Interactive effects of nitrogen and potassium on photosynthesis and photosynthetic nitrogen allocation of rice leaves
Hou, Wenfeng ; Tränkner, Merle ; Lu, Jianwei ; Yan, Jinyao ; Huang, Siyuan ; Ren, Tao ; Cong, Rihuan ; Li, Xiaokun
Citable Link (URL):http://resolver.sub.uni-goettingen.de/purl?gs-1/16272
Abstract Background Nitrogen (N) and potassium (K) are two important mineral nutrients in regulating leaf photosynthesis. Studying the interactive effects of N and K on regulating N allocation and photosynthesis (Pn) of rice leaves will be of great significance for further increasing leaf Pn, photosynthetic N use efficiency (PNUE) and grain yield. We measured the gas exchange of rice leaves in a field experiment and tested different kinds of leaf N based on N morphology and function, and calculated the interactive effects of N and K on N allocation and the PNUE. Results Compared with N0 (0 kg N ha− 1) and K0 (0 kg K2O ha− 1) treatments, the Pn was increased by 17.1 and 12.2% with the supply of N and K. Compared with N0K0 (0 kg N and 0 kg K2O ha− 1), N0K120 (0 kg N and 120 kg K2O ha− 1) and N0K180 (0 kg N and 180 kg K2O ha− 1), N supply increased the absolute content of photosynthetic N (Npsn) by 15.1, 15.5 and 10.5% on average, and the storage N (Nstore) was increased by 32.7, 64.9 and 72.7% on average.
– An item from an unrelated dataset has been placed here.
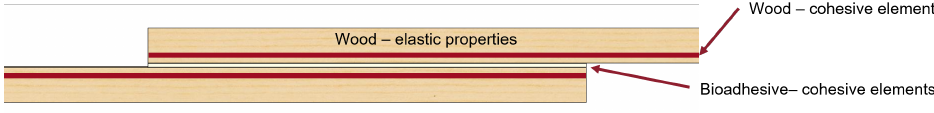
Figure 24. Illustration of the numerical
The relative content of Npsn was decreased by 5.6, 12.1 and 14.5%, while that of Nstore was increased by 8.7, 27.8 and 33.8%. Supply of K promoted the transformation of Nstore to Npsn despite the leaf N content (Na) was indeed decreased. Compared with N0K0, N180K0 (180 kg N and 0 kg K2O ha− 1) and N270K0 (270 kg N and 0 kg K2O ha− 1), K supply increased the relative content of Npsn by 17.7, 8.8 and 7.3%, and decreased the relative content of Nstore by 24.2, 11.4 and 8.7% respectively. Conclusions This study indicated the mechanism that K supply decreased the Na but increased the Npsn content and then increased leaf Pn and PNUE from a new viewpoint of leaf N allocation. The supply of K promoted the transformation of Nstore to Npsn and increased the PNUE. The decreased Nstore mainly resulted from the decrease of non-protein N. Combined use of N and K could optimize leaf N allocation and maintain a high leaf Npsn content and PNUE.